Я подробно рассказал о кунсткамере для того, чтобы показать, что ссылка в реальной действительности была, вероятно, не совсем такой, какой ее описал Тынянов.
Почему Тынянов пренебрег натуралиями и с глубоким пиететом описал монстров? Почему писатель, превосходно чувствующий подлинные импульсы исторического процесса, изобразил одну из переломных эпох, когда «Россия вошла в Европу, как спущенный корабль, — при стуке топора и при громе пушек», как время крушений, растерянности, разочарований, гибели надежд, обреченности и всеобщей измены? Почему этот строгий и точный писатель так разошелся с историей?
Это произошло потому, что исторический пессимизм Тынянова, иногда дававший себя знать и в предшествующих вещах, здесь и в это время, на материале, столь хорошо приспособленном для скептических умозаключений, получил самые благоприятные возможности произрастания. Исторические законы оказались подмененными надуманной схемой, что, конечно, было связано с вульгарным социологизмом, без которого не обходилось никакое безжизненное умозрение и по исповеданию веры которого требовалось со страшной и все возрастающей силой компрометировать историю царей и генералов.

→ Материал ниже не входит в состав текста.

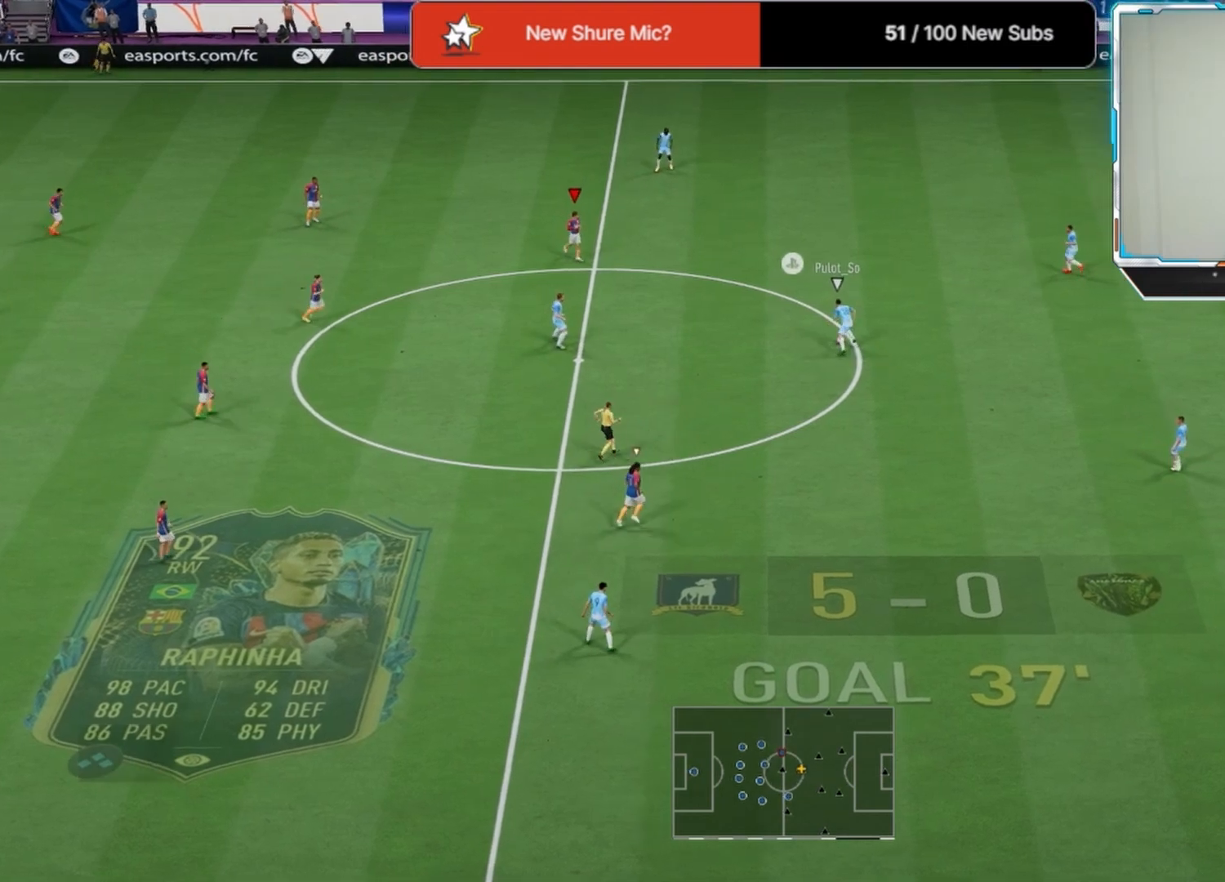
{"buttons": [], "left_stick": "down-right", "right_stick": "center", "events": [[83, "L3", "down"], [83, "left_stick", "down-right"], [125, "CROSS", "down"], [208, "L3", "up"], [250, "CROSS", "up"]]}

И получилось, что государством управляют монстры, а Россия — кунсткамера.
Реальная история, блистательно переданная бытом и человеческой психологией, смотрится сквозь железную решетку надуманной схемы, а в реальный исторический конфликт писатель начинает подставлять социально-экономическую номенклатуру в красном кафтане и голубом кафтане.

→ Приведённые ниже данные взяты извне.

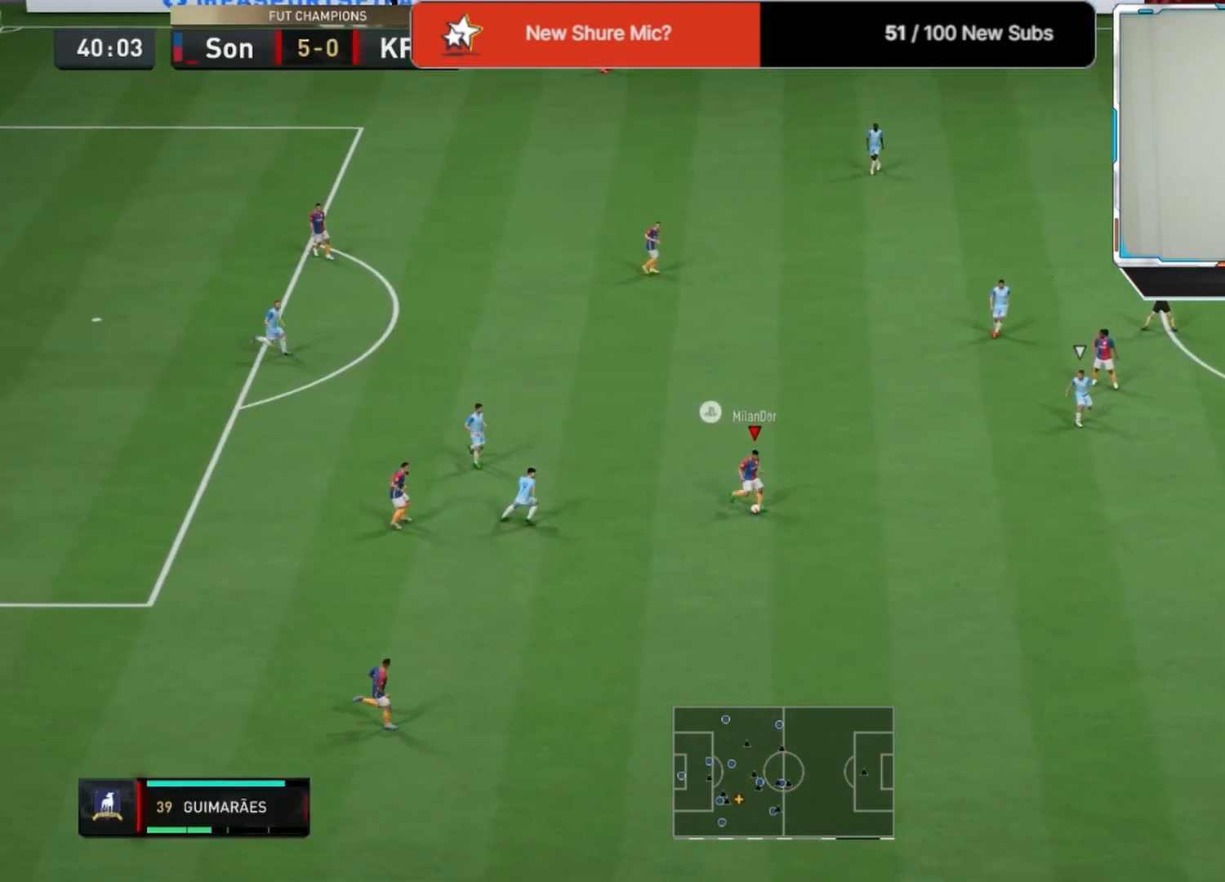
{"buttons": ["CROSS"], "left_stick": "left", "right_stick": "center", "events": [[42, "left_stick", "center"], [292, "left_stick", "left"], [500, "CROSS", "down"]]}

Конфликт же двух враждебных социальных групп после смерти Петра действительно вспыхнул. Но, кроме того, что он вспыхнул между двумя враждебными группами — боярско-феодальной (красный кафтан) и торговым капиталом (голубой кафтан), он вспыхнул между людьми. В повести же люди раздвоились, и каждый персонаж превратился в неустойчивое соединение реальных психологических, общественных, портретных, бытовых черт с абстрактным значком, по которому в списке условных обозначений выяснялась социальная принадлежность и вытекающие из нее последствия. В повести жили исторически реальные люди, которые вдруг переставали действовать по реальным побуждениям, а поспешно надевали кафтаны красного и голубого цвета и начинали переставляться в сюжете, как на карте флажки враждующих армий. И несмотря на то, что между Меншиковым (красный кафтан) и Ягужинским (голубой кафтан) происходят даже «неслыханный скандал… брань и бушевание… язвительные и зазорные взаимные обзывы… драка, ручная и ножная… с подножками, а потом с обнажением шпаг…», все уже предрешено, и ни страстная ненависть, ни хитрость, ни ум, ни воля, ни подножки, ни шпаги ничего изменить не могут. Вульгарная социология породила исторический квиетизм. И тогда главными в повести стали не люди, а восковые персоны и другие виды Киже в красных и голубых кафтанах.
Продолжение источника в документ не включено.